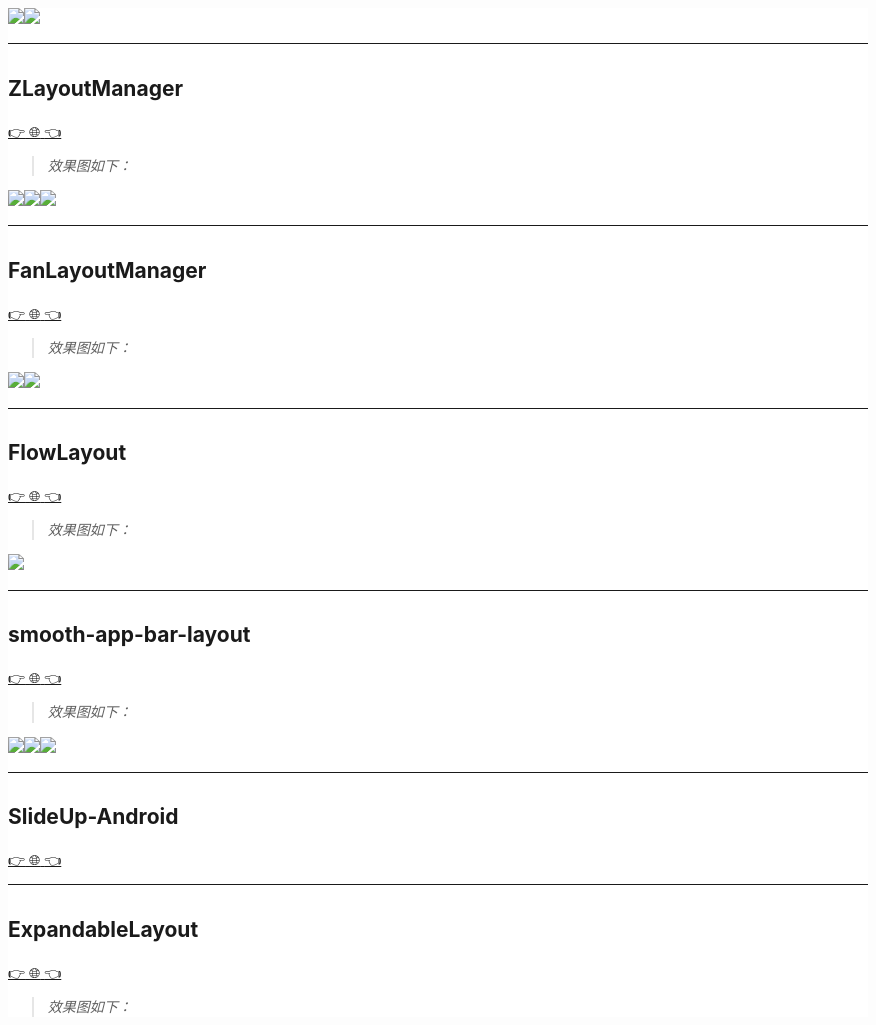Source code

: <img src="https://github.com/florent37/DiagonalLayout/blob/master/media/sample.gif" width="200"><img src="https://github.com/florent37/DiagonalLayout/blob/master/media/with_elevation.gif" width="200">

<HR style="FILTER: progid:DXImageTransform.Microsoft.Shadow(color:#987cb9,direction:145,strength:15)" width="100%" color=#987cb9 SIZE=1>

## ZLayoutManager
[:point_right: :globe_with_meridians: :point_left:](https://github.com/mcxtzhang/ZLayoutManager) 
>_效果图如下：_

<img src="https://github.com/mcxtzhang/ZLayoutManager/blob/master/gifs/renren.gif" width="200"><img src="https://github.com/mcxtzhang/ZLayoutManager/blob/master/gifs/tantan.gif" width="200"><img src="https://github.com/mcxtzhang/ZLayoutManager/blob/master/gifs/tantan_6page.gif" width="200">

<HR style="FILTER: progid:DXImageTransform.Microsoft.Shadow(color:#987cb9,direction:145,strength:15)" width="100%" color=#987cb9 SIZE=1> 
  
## FanLayoutManager
[:point_right: :globe_with_meridians: :point_left:](https://github.com/Cleveroad/FanLayoutManager) 
>_效果图如下：_

<img src="https://github.com/Cleveroad/FanLayoutManager/blob/master/images/demo.gif" width="200"><img src="https://github.com/Cleveroad/FanLayoutManager/blob/master/images/demo_.gif" width="200">

<HR style="FILTER: progid:DXImageTransform.Microsoft.Shadow(color:#987cb9,direction:145,strength:15)" width="100%" color=#987cb9 SIZE=1> 
 
## FlowLayout
[:point_right: :globe_with_meridians: :point_left:](https://github.com/nex3z/FlowLayout) 
>_效果图如下：_

<img src="https://github.com/nex3z/FlowLayout/blob/master/images/sample.png" width="200">

<HR style="FILTER: progid:DXImageTransform.Microsoft.Shadow(color:#987cb9,direction:145,strength:15)" width="100%" color=#987cb9 SIZE=1> 
 
## smooth-app-bar-layout
[:point_right: :globe_with_meridians: :point_left:](https://github.com/henrytao-me/smooth-app-bar-layout) 
>_效果图如下：_

<img src="https://github.com/henrytao-me/smooth-app-bar-layout/blob/master/screenshots/concept.final.jpg" width="200"><img src="https://github.com/henrytao-me/smooth-app-bar-layout/blob/master/screenshots/google-play.png" width="200"><img src="https://github.com/henrytao-me/smooth-app-bar-layout/blob/master/screenshots/screenshots.jpg" width="200">

<HR style="FILTER: progid:DXImageTransform.Microsoft.Shadow(color:#987cb9,direction:145,strength:15)" width="100%" color=#987cb9 SIZE=1> 
 
## SlideUp-Android
[:point_right: :globe_with_meridians: :point_left:](https://github.com/mancj/SlideUp-Android)

<HR style="FILTER: progid:DXImageTransform.Microsoft.Shadow(color:#987cb9,direction:145,strength:15)" width="100%" color=#987cb9 SIZE=1> 

## ExpandableLayout
[:point_right: :globe_with_meridians: :point_left:](https://github.com/AAkira/ExpandableLayout) 
>_效果图如下：_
··········
Copy task for the entries above: every line with the string "images".

SOLUTION FOR THIS PROBLEM -
<img src="https://github.com/Cleveroad/FanLayoutManager/blob/master/images/demo.gif" width="200"><img src="https://github.com/Cleveroad/FanLayoutManager/blob/master/images/demo_.gif" width="200">
<img src="https://github.com/nex3z/FlowLayout/blob/master/images/sample.png" width="200">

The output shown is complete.